**Things to do**
**a)** Answer these from the molding post:
(i) What consistently moved the steel ring out of position during injection molding?
(ii) How wide a range of shrinkages do process parameters usually produce?
(iii) Why is the sprue hole in the cavity mold tapered?
**b)** Transcribe the molding post, beginning at the words "Another little lesson" and stopping after "cavity mold for the body hemisphere.".

>> start Source extract

Perfecting the body hemisphere part (Blog Deliverable 3)

Changes since last post

A failed part where the steel ring moved out of position due to viscous forces.

In the last post, the body hemisphere had a split steel ring around its circumference. However, while injection molding, viscous forces consistently moved the steel ring out of position, even with magnets, so including a steel ring within the body hemisphere proved to be infeasible. Since we need magnetic material for the head to stick to, we decided to add a steel shim to the inner face part, which is nice because the instructors have a lot of experience with that detail.

A void with burning that SolidWorks failed to predict.

The main lesson we learned from optimizing our process is that it's really hard to predict how plastic will flow while molding or forming. SolidWorks didn't predict any of the air traps we observed, and we estimated the shrinkage wrong for each of our four parts. The takeaway is: produce molds early, test them, and see what happens in reality!

The inner face of the yoyo, with an embedded (insert molded) steel shim that drastically reduced shrinkage.

Another interesting lesson we learned is that embedding steel within a plastic part dramatically reduces shrinkage. Recall that the coefficient of thermal expansion for polypropylene is more than 10x larger than the coefficient of thermal expansion for steel, and steel is much stiffer than polypropylene. So when you put a steel shim into a part, that steel reinforcement will significantly reduce the shrinkage of the part as it cools.

Another little lesson we learned is that process parameters usually produce a range of shrinkages about 0.2% wide. Of course, geometry will have the biggest effect on shrinkage, but you can wiggle it a little bit just by changing your process parameters.

Perfecting the body hemisphere

About the molds

A cross section of the two-part mold for the body hemisphere.

The mold for the body hemisphere is a pretty standard two-part mold. One part is the cavity side, which defines the outer dome surface, and the other side is the core side, which defines the inner dome surface and the ring that presses onto the inner face part. The parting line for the molds was chosen to be exactly where the outer surface is perpendicular to the parting direction, so that the part wouldn’t get stuck in either mold.

A CAD model of the cavity mold for the body hemisphere.

The cavity mold is just a large dome, which I sanded as smooth as possible because it’s the surface that the user will touch most often. There’s a sprue hole which allows plastic to flow in from the nozzle and through the gate channel; this hole is tapered so that the plastic will separate easily.

A CAD model of the core mold for the body hemisphere.

>> end Source extract
>> start Record list

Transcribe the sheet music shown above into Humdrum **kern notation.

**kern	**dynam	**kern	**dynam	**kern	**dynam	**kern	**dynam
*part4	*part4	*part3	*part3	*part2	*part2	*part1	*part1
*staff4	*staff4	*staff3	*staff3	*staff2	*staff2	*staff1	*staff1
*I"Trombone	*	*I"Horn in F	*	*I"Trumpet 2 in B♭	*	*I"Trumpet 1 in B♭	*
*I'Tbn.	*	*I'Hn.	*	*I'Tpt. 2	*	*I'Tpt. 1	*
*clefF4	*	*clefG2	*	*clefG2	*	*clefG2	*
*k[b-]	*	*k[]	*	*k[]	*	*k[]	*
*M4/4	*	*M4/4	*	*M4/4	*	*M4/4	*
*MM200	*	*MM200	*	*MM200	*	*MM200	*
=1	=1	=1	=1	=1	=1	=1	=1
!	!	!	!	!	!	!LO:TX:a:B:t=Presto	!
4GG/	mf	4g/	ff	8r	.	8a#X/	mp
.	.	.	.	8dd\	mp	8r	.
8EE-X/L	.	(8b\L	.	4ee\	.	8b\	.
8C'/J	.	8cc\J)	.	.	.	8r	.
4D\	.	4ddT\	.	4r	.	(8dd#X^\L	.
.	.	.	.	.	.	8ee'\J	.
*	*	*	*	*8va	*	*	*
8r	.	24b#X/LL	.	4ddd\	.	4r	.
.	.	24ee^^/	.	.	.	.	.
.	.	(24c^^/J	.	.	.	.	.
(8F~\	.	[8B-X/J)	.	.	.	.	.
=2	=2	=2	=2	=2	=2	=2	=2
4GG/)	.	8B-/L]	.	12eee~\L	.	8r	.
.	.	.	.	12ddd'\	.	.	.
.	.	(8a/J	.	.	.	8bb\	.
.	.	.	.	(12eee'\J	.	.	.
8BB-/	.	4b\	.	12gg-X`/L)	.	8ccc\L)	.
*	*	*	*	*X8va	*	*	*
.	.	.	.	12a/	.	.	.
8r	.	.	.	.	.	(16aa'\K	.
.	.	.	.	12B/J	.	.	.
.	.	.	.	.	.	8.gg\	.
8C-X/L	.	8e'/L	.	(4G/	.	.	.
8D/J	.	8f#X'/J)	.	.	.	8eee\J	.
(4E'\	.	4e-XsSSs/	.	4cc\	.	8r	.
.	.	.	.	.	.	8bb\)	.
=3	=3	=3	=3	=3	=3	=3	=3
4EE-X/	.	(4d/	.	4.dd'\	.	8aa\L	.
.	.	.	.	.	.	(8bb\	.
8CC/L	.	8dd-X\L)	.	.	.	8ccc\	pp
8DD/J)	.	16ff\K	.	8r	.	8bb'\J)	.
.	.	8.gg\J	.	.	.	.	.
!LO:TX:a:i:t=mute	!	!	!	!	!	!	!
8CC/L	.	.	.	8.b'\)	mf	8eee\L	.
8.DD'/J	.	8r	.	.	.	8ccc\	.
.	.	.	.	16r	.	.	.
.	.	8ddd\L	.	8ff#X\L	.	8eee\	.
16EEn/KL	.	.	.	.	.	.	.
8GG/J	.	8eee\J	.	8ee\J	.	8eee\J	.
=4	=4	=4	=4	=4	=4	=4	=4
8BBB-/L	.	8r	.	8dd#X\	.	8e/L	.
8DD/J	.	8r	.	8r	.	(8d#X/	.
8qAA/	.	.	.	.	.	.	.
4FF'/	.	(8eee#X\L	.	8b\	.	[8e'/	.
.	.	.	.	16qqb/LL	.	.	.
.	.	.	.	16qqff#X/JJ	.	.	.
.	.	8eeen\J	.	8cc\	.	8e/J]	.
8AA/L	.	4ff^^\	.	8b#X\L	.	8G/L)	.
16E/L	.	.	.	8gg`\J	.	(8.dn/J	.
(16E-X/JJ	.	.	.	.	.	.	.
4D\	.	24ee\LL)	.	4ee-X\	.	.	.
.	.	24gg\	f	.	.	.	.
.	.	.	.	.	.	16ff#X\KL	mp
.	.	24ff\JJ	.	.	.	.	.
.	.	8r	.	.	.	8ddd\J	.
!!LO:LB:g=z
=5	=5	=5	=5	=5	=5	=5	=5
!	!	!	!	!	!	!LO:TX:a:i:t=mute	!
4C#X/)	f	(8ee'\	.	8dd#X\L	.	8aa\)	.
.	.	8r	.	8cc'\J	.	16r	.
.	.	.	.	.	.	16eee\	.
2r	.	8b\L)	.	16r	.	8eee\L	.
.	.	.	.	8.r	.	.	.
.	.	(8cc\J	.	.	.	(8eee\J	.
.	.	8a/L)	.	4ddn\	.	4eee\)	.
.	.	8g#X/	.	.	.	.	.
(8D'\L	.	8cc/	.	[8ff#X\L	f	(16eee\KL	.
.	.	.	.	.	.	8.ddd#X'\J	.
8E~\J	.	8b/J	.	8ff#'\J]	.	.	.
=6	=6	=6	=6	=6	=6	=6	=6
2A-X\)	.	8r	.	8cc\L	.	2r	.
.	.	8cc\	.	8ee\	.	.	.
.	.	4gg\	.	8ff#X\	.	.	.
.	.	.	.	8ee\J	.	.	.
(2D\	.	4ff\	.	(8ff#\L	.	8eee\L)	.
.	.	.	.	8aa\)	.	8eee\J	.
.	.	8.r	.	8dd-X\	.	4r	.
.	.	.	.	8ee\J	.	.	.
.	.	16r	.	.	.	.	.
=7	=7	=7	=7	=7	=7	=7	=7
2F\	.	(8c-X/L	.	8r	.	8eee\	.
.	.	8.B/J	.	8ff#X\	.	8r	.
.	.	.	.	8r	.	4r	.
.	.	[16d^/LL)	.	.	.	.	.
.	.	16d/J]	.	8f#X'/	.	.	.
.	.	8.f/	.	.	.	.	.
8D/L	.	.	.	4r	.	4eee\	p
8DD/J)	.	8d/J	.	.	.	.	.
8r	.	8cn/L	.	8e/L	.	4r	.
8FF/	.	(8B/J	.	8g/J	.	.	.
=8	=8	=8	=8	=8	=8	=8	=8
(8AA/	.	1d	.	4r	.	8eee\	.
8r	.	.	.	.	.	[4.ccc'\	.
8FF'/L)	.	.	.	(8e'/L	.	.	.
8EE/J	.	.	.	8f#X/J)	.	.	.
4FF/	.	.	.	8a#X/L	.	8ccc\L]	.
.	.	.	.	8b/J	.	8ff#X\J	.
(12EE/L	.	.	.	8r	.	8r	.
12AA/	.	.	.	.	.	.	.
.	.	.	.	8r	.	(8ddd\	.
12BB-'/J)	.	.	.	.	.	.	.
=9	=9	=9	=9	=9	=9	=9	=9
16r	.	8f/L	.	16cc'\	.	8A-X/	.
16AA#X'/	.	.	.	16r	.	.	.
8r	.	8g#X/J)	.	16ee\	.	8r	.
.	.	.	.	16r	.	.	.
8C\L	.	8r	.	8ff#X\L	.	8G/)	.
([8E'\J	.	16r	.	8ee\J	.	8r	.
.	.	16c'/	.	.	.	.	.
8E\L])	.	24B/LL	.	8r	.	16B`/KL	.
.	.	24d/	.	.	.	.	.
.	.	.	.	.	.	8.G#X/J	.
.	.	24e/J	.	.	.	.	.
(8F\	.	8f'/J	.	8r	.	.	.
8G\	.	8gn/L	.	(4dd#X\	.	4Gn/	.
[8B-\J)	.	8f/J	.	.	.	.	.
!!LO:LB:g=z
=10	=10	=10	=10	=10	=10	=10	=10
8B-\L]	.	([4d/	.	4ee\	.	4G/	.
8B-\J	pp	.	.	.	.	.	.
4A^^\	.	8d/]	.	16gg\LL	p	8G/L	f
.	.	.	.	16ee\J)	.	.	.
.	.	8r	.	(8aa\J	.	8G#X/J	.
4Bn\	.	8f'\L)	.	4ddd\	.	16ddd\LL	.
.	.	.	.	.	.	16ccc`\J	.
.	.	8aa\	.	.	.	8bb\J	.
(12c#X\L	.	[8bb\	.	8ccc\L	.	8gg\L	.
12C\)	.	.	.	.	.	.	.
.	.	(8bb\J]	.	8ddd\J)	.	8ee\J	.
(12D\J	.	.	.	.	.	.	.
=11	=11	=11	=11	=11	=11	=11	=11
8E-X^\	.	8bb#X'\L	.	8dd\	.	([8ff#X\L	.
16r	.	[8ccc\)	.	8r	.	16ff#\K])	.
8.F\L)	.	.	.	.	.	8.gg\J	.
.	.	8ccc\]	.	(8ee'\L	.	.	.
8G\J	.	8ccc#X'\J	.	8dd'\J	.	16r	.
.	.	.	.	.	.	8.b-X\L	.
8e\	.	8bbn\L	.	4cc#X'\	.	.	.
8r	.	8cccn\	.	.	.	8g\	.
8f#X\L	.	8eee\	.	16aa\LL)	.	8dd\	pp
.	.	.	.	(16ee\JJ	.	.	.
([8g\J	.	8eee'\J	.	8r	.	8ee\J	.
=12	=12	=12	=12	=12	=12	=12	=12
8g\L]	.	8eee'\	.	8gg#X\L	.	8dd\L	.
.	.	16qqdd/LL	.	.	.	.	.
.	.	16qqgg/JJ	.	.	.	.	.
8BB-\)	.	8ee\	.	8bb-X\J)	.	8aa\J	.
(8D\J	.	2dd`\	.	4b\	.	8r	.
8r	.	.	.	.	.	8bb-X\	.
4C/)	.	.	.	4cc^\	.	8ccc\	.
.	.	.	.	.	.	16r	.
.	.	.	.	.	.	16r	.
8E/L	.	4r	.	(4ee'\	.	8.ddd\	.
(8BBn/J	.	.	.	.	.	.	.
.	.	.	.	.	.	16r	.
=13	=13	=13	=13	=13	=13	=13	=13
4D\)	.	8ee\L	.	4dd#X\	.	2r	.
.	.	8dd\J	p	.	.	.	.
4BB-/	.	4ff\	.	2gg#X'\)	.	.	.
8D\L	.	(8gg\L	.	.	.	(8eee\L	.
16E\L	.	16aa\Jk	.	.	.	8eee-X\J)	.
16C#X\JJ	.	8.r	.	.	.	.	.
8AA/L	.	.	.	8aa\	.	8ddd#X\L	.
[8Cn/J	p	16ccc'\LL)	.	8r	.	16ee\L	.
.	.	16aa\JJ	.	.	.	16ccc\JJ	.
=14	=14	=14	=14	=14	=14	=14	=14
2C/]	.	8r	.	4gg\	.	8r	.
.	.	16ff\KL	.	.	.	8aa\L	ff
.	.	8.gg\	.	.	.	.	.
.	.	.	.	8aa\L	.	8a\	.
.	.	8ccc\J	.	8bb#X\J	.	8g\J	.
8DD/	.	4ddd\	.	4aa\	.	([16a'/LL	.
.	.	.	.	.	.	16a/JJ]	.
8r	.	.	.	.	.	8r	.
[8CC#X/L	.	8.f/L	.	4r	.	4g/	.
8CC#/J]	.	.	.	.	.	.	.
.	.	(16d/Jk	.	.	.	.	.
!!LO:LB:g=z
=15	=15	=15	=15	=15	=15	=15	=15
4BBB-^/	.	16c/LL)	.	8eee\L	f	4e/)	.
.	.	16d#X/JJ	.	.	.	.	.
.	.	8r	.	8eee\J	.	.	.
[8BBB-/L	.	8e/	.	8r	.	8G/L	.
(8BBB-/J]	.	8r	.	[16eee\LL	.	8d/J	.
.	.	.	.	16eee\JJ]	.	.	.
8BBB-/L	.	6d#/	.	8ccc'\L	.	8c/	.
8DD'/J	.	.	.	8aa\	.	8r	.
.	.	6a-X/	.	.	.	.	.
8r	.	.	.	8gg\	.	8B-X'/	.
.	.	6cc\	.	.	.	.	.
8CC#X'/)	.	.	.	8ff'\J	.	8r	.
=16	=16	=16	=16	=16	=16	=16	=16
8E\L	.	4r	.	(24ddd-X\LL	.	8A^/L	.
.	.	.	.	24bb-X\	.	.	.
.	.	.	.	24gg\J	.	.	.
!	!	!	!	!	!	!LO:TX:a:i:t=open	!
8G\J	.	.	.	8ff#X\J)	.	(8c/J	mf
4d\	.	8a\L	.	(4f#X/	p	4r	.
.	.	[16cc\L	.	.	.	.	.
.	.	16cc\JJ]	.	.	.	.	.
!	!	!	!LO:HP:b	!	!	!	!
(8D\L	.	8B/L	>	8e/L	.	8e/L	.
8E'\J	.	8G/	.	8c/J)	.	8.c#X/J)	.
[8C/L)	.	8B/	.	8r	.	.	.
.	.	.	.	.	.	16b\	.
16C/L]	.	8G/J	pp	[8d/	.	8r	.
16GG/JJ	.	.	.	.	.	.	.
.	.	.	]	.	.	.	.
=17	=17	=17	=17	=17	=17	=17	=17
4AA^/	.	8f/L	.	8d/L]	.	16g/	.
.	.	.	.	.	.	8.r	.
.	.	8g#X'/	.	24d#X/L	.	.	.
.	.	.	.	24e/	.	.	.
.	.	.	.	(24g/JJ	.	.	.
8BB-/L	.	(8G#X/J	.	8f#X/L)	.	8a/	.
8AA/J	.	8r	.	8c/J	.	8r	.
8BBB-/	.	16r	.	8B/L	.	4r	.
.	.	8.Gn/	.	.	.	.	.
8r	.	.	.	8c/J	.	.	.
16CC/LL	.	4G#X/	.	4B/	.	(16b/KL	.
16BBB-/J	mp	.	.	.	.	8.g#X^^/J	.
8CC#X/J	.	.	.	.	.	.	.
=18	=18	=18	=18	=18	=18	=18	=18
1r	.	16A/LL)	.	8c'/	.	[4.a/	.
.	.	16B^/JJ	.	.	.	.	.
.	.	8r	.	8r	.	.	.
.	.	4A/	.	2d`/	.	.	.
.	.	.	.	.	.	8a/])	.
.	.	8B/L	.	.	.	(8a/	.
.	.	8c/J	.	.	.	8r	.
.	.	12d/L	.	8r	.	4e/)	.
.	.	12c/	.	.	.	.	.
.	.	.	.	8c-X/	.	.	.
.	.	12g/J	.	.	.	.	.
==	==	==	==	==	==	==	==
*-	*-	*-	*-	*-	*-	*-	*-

>> end Record list

**Written answers**
**a)**
(i) Viscous forces.
(ii) About 0.2% wide.
(iii) So that the plastic will separate easily.

**b)**
Another little lesson we learned is that process parameters usually produce a range of shrinkages about 0.2% wide. Of course, geometry will have the biggest effect on shrinkage, but you can wiggle it a little bit just by changing your process parameters.

Perfecting the body hemisphere

About the molds

A cross section of the two-part mold for the body hemisphere.

The mold for the body hemisphere is a pretty standard two-part mold. One part is the cavity side, which defines the outer dome surface, and the other side is the core side, which defines the inner dome surface and the ring that presses onto the inner face part. The parting line for the molds was chosen to be exactly where the outer surface is perpendicular to the parting direction, so that the part wouldn’t get stuck in either mold.

A CAD model of the cavity mold for the body hemisphere.